Request: Reproduce verbatim the rows from the line containing "were named as" through the line containing "around baseball think", including both of those lines.

-- -- --

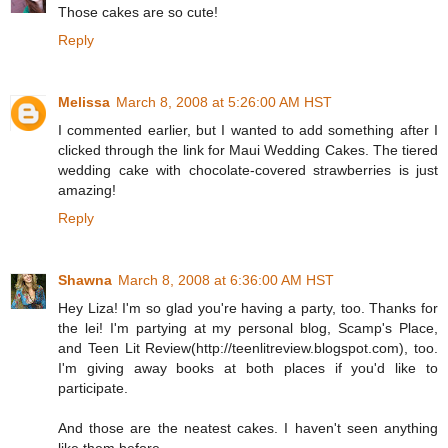
Those cakes are so cute!
Reply
Melissa
March 8, 2008 at 5:26:00 AM HST
I commented earlier, but I wanted to add something after I
clicked through the link for Maui Wedding Cakes. The tiered
wedding cake with chocolate-covered strawberries is just
amazing!
Reply
Shawna
March 8, 2008 at 6:36:00 AM HST
Hey Liza! I'm so glad you're having a party, too. Thanks for
the lei! I'm partying at my personal blog, Scamp's Place,
and Teen Lit Review(http://teenlitreview.blogspot.com), too.
I'm giving away books at both places if you'd like to
participate.
And those are the neatest cakes. I haven't seen anything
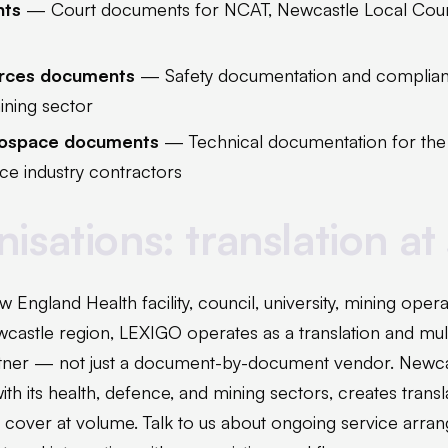
nts
— Court documents for NCAT, Newcastle Local Court,
urces documents
— Safety documentation and complianc
ining sector
rospace documents
— Technical documentation for th
e industry contractors
isations: translation at
w England Health facility, council, university, mining oper
castle region, LEXIGO operates as a translation and mult
ner — not just a document-by-document vendor. Newcas
ith its health, defence, and mining sectors, creates transl
t cover at volume. Talk to us about ongoing service arra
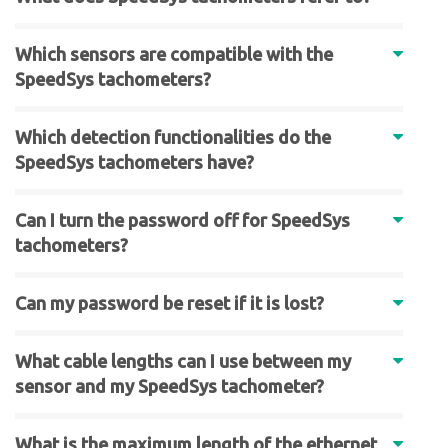
Which sensors are compatible with the
SpeedSys tachometers?
Which detection functionalities do the
SpeedSys tachometers have?
Can I turn the password off for SpeedSys
tachometers?
Can my password be reset if it is lost?
What cable lengths can I use between my
sensor and my SpeedSys tachometer?
What is the maximum length of the ethernet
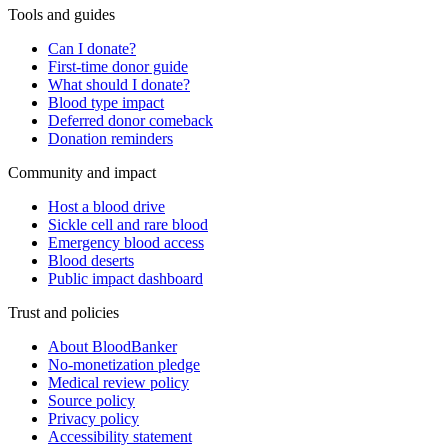
Tools and guides
Can I donate?
First-time donor guide
What should I donate?
Blood type impact
Deferred donor comeback
Donation reminders
Community and impact
Host a blood drive
Sickle cell and rare blood
Emergency blood access
Blood deserts
Public impact dashboard
Trust and policies
About BloodBanker
No-monetization pledge
Medical review policy
Source policy
Privacy policy
Accessibility statement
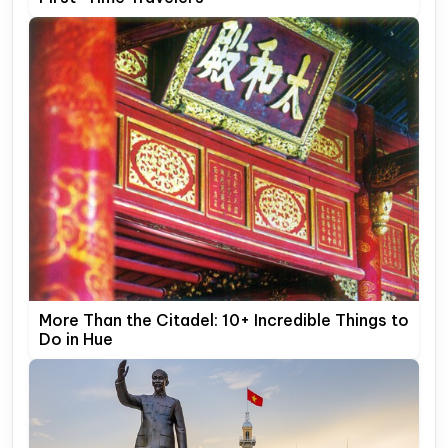
More Than the Citadel: 10+ Incredible Things to
Do in Hue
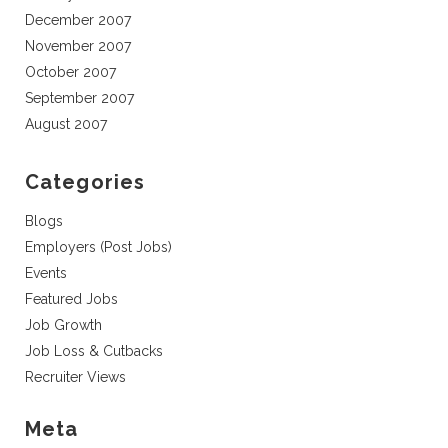
December 2007
November 2007
October 2007
September 2007
August 2007
Categories
Blogs
Employers (Post Jobs)
Events
Featured Jobs
Job Growth
Job Loss & Cutbacks
Recruiter Views
Meta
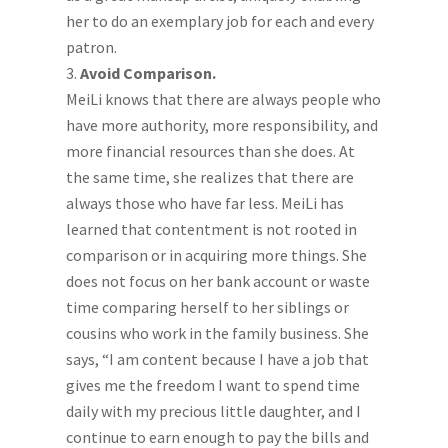
her to do an exemplary job for each and every
patron.
Avoid Comparison.
MeiLi knows that there are always people who
have more authority, more responsibility, and
more financial resources than she does. At
the same time, she realizes that there are
always those who have far less. MeiLi has
learned that contentment is not rooted in
comparison or in acquiring more things. She
does not focus on her bank account or waste
time comparing herself to her siblings or
cousins who work in the family business. She
says, “I am content because I have a job that
gives me the freedom I want to spend time
daily with my precious little daughter, and I
continue to earn enough to pay the bills and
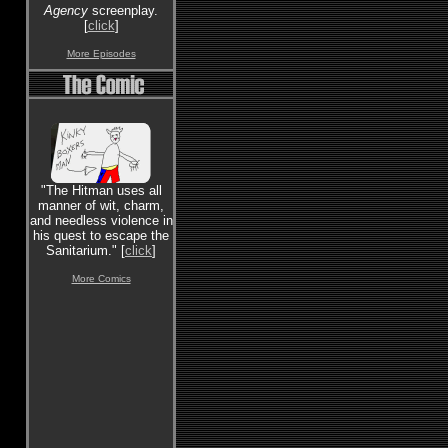
Agency
screenplay.
[
click
]
More Episodes
"The Hitman uses all
manner of wit, charm,
and needless violence in
his quest to escape the
Sanitarium." [
click
]
More Comics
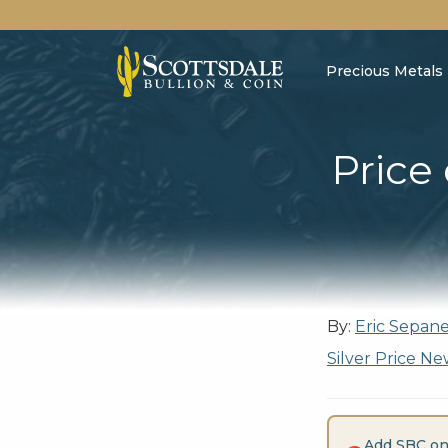
Precious Metals
Price
By:
Eric Sepan
Silver Price Ne
Add SBC on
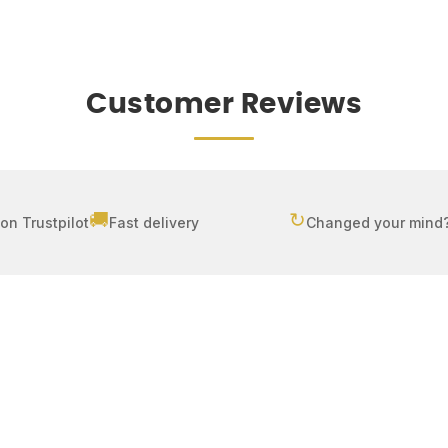
Customer Reviews
🚚
↻
on Trustpilot
Fast delivery
Changed your mind?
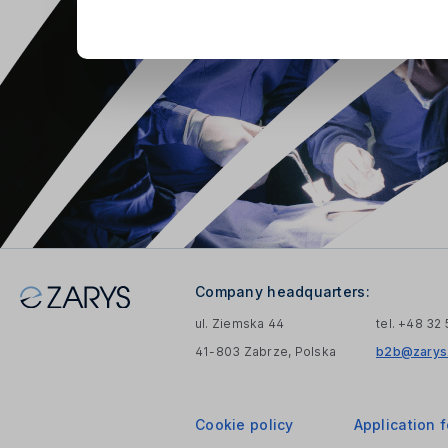
Company headquarters:
ul. Ziemska 44
tel. +48 32
41-803 Zabrze, Polska
b2b@zarys.
Cookie policy
Application 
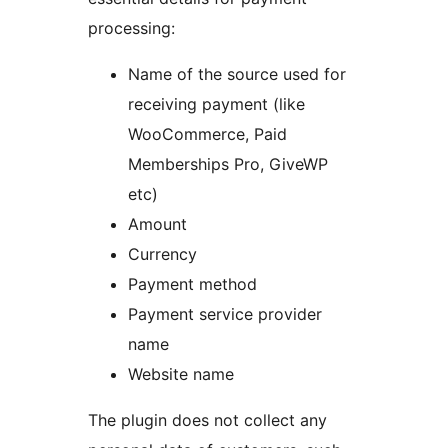
processing:
Name of the source used for
receiving payment (like
WooCommerce, Paid
Memberships Pro, GiveWP
etc)
Amount
Currency
Payment method
Payment service provider
name
Website name
The plugin does not collect any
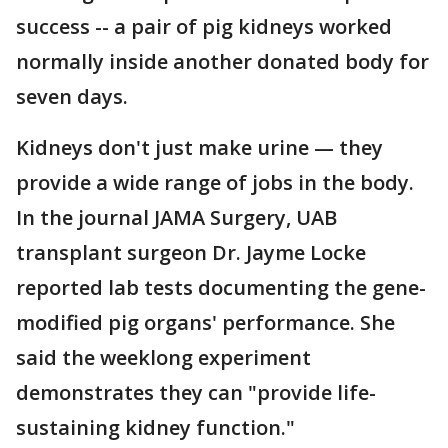
success -- a pair of pig kidneys worked
normally inside another donated body for
seven days.
Kidneys don't just make urine — they
provide a wide range of jobs in the body.
In the journal JAMA Surgery, UAB
transplant surgeon Dr. Jayme Locke
reported lab tests documenting the gene-
modified pig organs' performance. She
said the weeklong experiment
demonstrates they can "provide life-
sustaining kidney function."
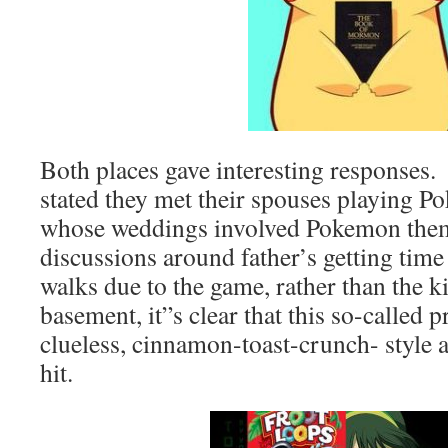
Both places gave interesting response
stated they met their spouses playing P
whose weddings involved Pokemon them
discussions around father’s getting time
walks due to the game, rather than the ki
basement, it”s clear that this so-called 
clueless, cinnamon-toast-crunch- style a
hit.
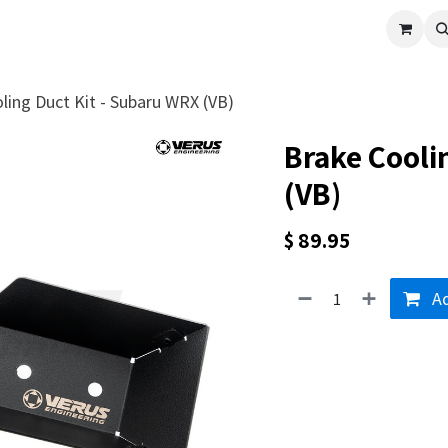
cle
Shop All
Universal Parts
Racer Special
Clearance
Verus 
ling Duct Kit - Subaru WRX (VB)
Brake Cooli
(VB)
$
89.95
Ad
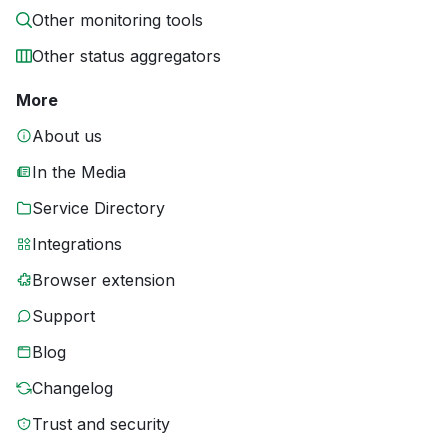
Other monitoring tools
Other status aggregators
More
About us
In the Media
Service Directory
Integrations
Browser extension
Support
Blog
Changelog
Trust and security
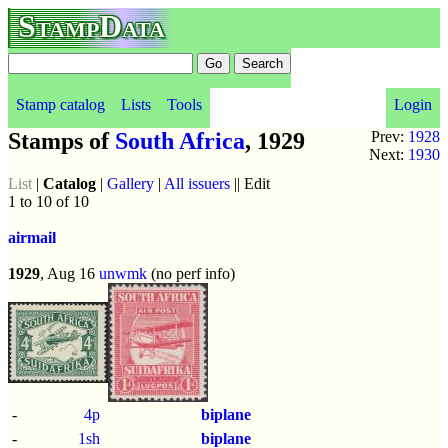
StampData
Stamp catalog
Lists
Tools
Login
Stamps of
South Africa
, 1929
Prev:
1928
Next:
1930
List
|
Catalog
|
Gallery
|
All issuers
|| Edit
1 to 10 of 10
airmail
1929
, Aug 16
unwmk
(no perf info)
-
4p
biplane
-
1sh
biplane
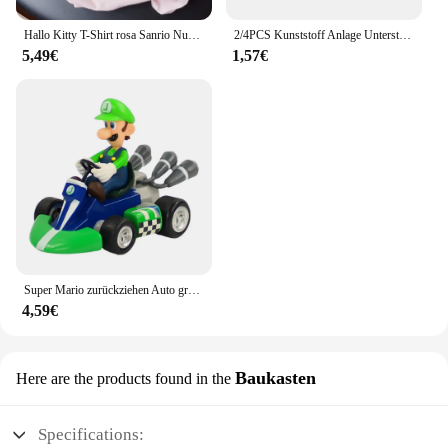
Hallo Kitty T-Shirt rosa Sanrio Nummer Baby Kleidung Junge Mädchen Cartoon Baumwolle T-Shirt Sommer Anime Säugling Kurzarm T-Shirts Geschenke
2/4PCS Kunststoff Anlage Unterstützung Haufen Rahmen Gewächshaus Anordnung Halbkreis Feste Stange Indoor Blume Anlage Reben Klettern Halterung
5,49€
1,57€
Super Mario zurückziehen Auto grün Yoshi Esel Kong Bowser Luigi Kröte Prinzessin Pfirsich Action figur Spielzeug Anime Spiel Puppe Kind Geschenke
4,59€
Baukasten
Here are the products found in the
Specifications:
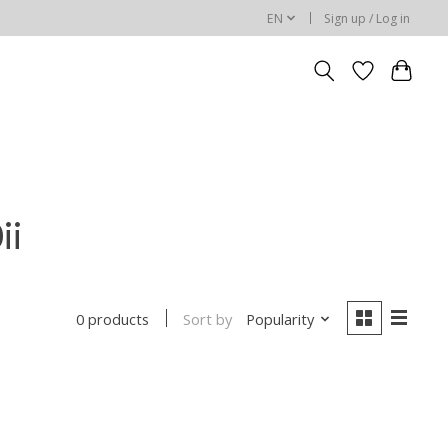
EN
Sign up / Log in
ii
Sort by
Popularity
0 products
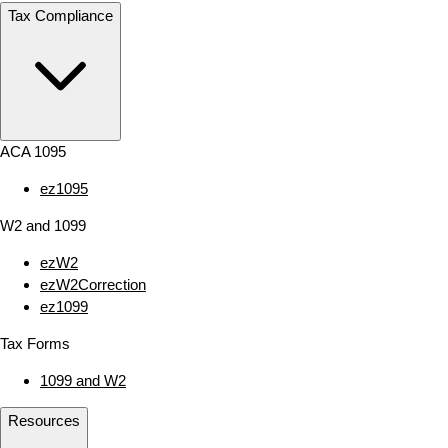
Tax Compliance
ACA 1095
ez1095
W2 and 1099
ezW2
ezW2Correction
ez1099
Tax Forms
1099 and W2
Resources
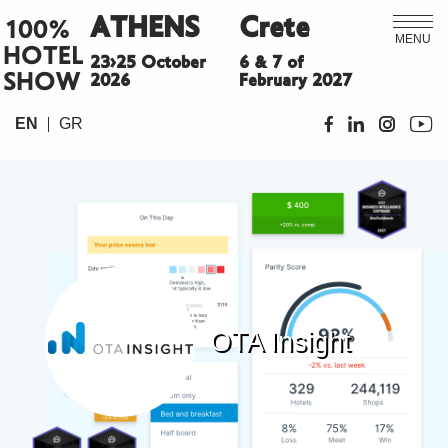
ATHENS
Crete
100%
MENU
HOTEL
23>25 October
6 & 7 of
SHOW
2026
February 2027
EN
GR
OTA Insight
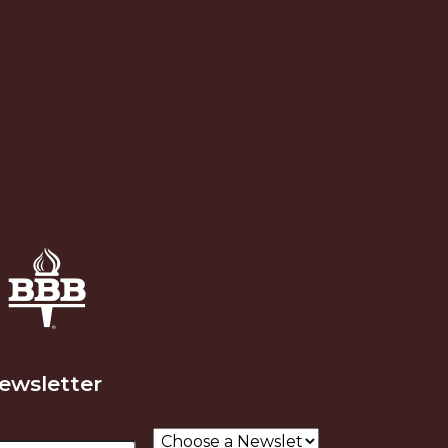
Newsletter
ail
Choose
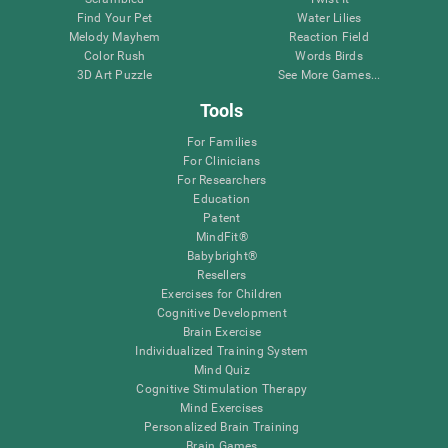
Find Your Pet
Water Lilies
Melody Mayhem
Reaction Field
Color Rush
Words Birds
3D Art Puzzle
See More Games...
Tools
For Families
For Clinicians
For Researchers
Education
Patent
MindFit®
Babybright®
Resellers
Exercises for Children
Cognitive Development
Brain Exercise
Individualized Training System
Mind Quiz
Cognitive Stimulation Therapy
Mind Exercises
Personalized Brain Training
Brain Games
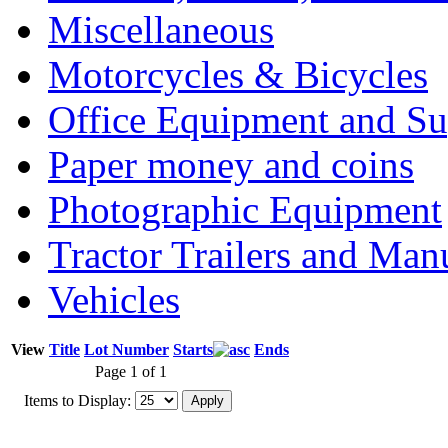
Miscellaneous
Motorcycles & Bicycles
Office Equipment and Su
Paper money and coins
Photographic Equipment
Tractor Trailers and Ma
Vehicles
View
Title
Lot Number
Starts
Ends
Page 1 of 1
Items to Display:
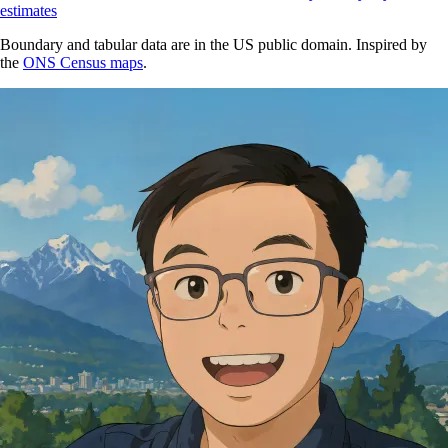
estimates
Boundary and tabular data are in the US public domain. Inspired by
the
ONS Census maps
.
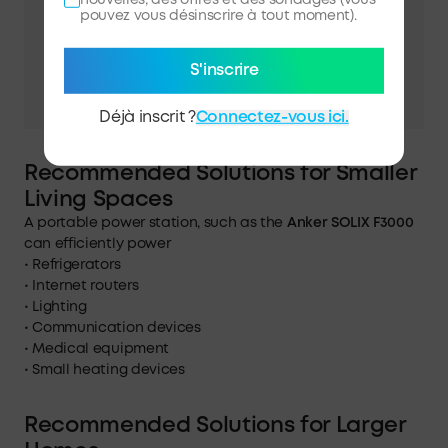
pouvez vous désinscrire à tout moment).
S'inscrire
Déjà inscrit ?
Connectez-vous ici.
Recommended Solutions for Smaller
Living Spaces
A portable power station, such as the
Anker SOLIX F3000
can efficiently power
• Refrigerators
• Internet routers
• Lighting
• Communication devices
• Medical equipment
• Small heating devices
Recommended Solutions for Larger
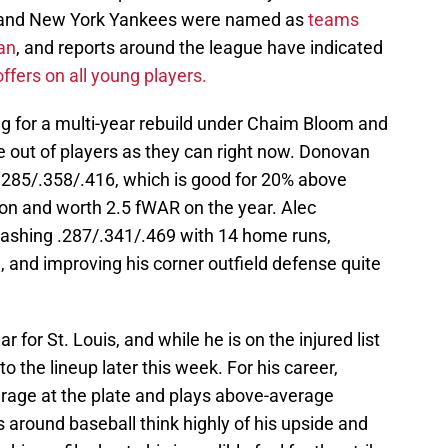
, and New York Yankees were named as
teams
an
, and reports around the league have indicated
offers on all young players.
g for a multi-year rebuild under Chaim Bloom and
 out of players as they can right now. Donovan
g .285/.358/.416, which is good for 20% above
on and worth 2.5 fWAR on the year. Alec
slashing .287/.341/.469 with 14 home runs,
 and improving his corner outfield defense quite
 for St. Louis, and while he is on the injured list
to the lineup later this week. For his career,
rage at the plate and plays above-average
 around baseball think highly of his upside and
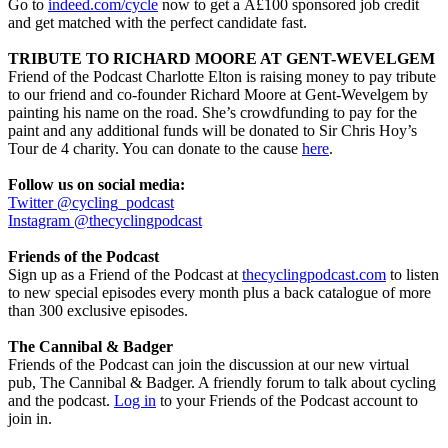
Go to
indeed.com/cycle
now to get a Â£100 sponsored job credit
and get matched with the perfect candidate fast.
TRIBUTE TO RICHARD MOORE AT GENT-WEVELGEM
Friend of the Podcast Charlotte Elton is raising money to pay tribute
to our friend and co-founder Richard Moore at Gent-Wevelgem by
painting his name on the road. She’s crowdfunding to pay for the
paint and any additional funds will be donated to Sir Chris Hoy’s
Tour de 4 charity. You can donate to the cause
here
.
Follow us on social media:
Twitter @cycling_podcast
Instagram @thecyclingpodcast
Friends of the Podcast
Sign up as a Friend of the Podcast at
thecyclingpodcast.com
to listen
to new special episodes every month plus a back catalogue of more
than 300 exclusive episodes.
The Cannibal & Badger
Friends of the Podcast can join the discussion at our new virtual
pub, The Cannibal & Badger. A friendly forum to talk about cycling
and the podcast.
Log in
to your Friends of the Podcast account to
join in.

-- -- --

Result of this exercise:
, and New York Yankees were named as
teams
an
, and reports around the league have indicated
offers on all young players.
g for a multi-year rebuild under Chaim Bloom and
 out of players as they can right now. Donovan
g .285/.358/.416, which is good for 20% above
on and worth 2.5 fWAR on the year. Alec
slashing .287/.341/.469 with 14 home runs,
 and improving his corner outfield defense quite
 for St. Louis, and while he is on the injured list
to the lineup later this week. For his career,
rage at the plate and plays above-average
 around baseball think highly of his upside and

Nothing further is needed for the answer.